You may be one of many people in New York with questions about executive clemency after a series of well-publicized cases in the news. The President of the United States, as well as state governors, have the right to show clemency to people convicted of a crime. In other words, if you go to prison after a criminal trial, officials of the executive branch of government at both the state and national levels are able to change the terms of your sentence upon review of your case.
According to the United States Department of Justice, executive clemency usually takes one of two different forms: a pardon or a commuted sentence. Both are similar in that they do not excuse you from wrongdoing or imply innocence on your part, but although they are similar in some ways, they are different in others. If convicted of a crime, you can receive a pardon even after your release from prison. Some people have received pardons years after finishing their sentences, sometimes even after death. A commutation is different in that it shortens the term of your prison sentence and gets you out earlier than expected, meaning that you can only receive a commutation while you are still in prison.

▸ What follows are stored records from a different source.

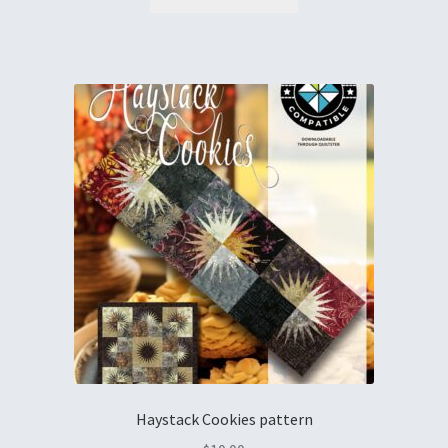
Haystack Cookies pattern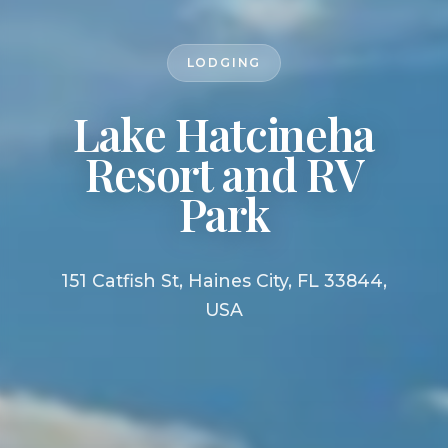
LODGING
Lake Hatcineha
Resort and RV
Park
151 Catfish St, Haines City, FL 33844,
USA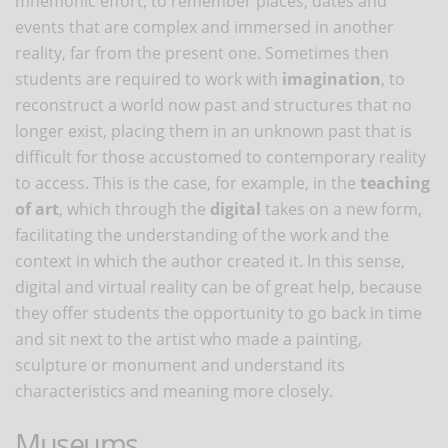
mnemonic effort, to remember places, dates and
events that are complex and immersed in another
reality, far from the present one. Sometimes then
students are required to work with
imagination
, to
reconstruct a world now past and structures that no
longer exist, placing them in an unknown past that is
difficult for those accustomed to contemporary reality
to access. This is the case, for example, in the
teaching
of art
, which through the
digital
takes on a new form,
facilitating the understanding of the work and the
context in which the author created it. In this sense,
digital and virtual reality can be of great help, because
they offer students the opportunity to go back in time
and sit next to the artist who made a painting,
sculpture or monument and understand its
characteristics and meaning more closely.
Museums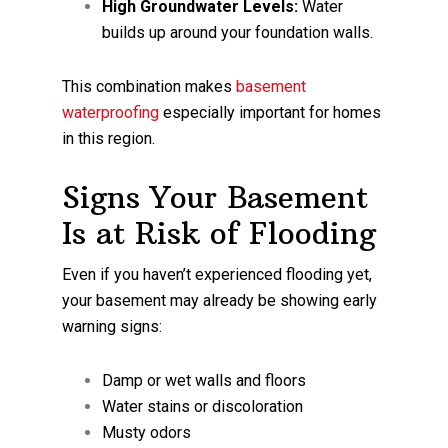
High Groundwater Levels:
Water
builds up around your foundation walls.
This combination makes
basement
waterproofing
especially important for homes
in this region.
Signs Your Basement
Is at Risk of Flooding
Even if you haven’t experienced flooding yet,
your basement may already be showing early
warning signs:
Damp or wet walls and floors
Water stains or discoloration
Musty odors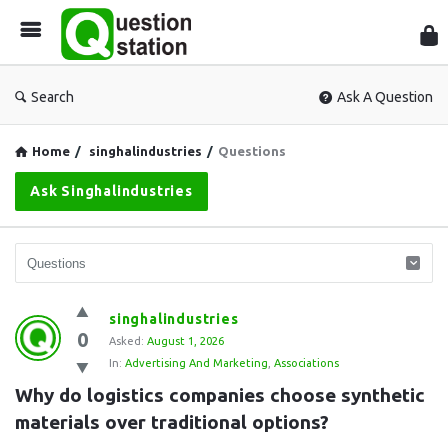
Que
Sta
Search
Ask A Question
Home
/
singhalindustries
/
Questions
Ask Singhalindustries
Question
singhalindustries
0
Station
Asked:
August 1, 2026
In:
Advertising And Marketing
,
Associations
Latest
Why do logistics companies choose synthetic 
Questions
materials over traditional options?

A government executive may choose to grant a pardon to someone who has demonstrated good conduct for a significant period of time following a conviction, whether in prison or out of it, and has accepted the responsibility for the crime. Rather than acknowledging your innocence, a pardon is a show of forgiveness from the granting executive and removes many of the negative consequences (or civil disabilities) of a conviction that may otherwise affect your life after your release from prison.
A commutation reduces your sentence, either in whole or in part. It may also release you from financial obligations included in your sentence, such as fines or restitution. Like a pardon, a commutation does not imply your innocence, and unlike a pardon, a commutation does not remove civil disabilities resulting from your conviction, including restrictions on jury duty, public service, voting, et cetera.
The information in this article is not intended as legal advice but provided for educational purposes only.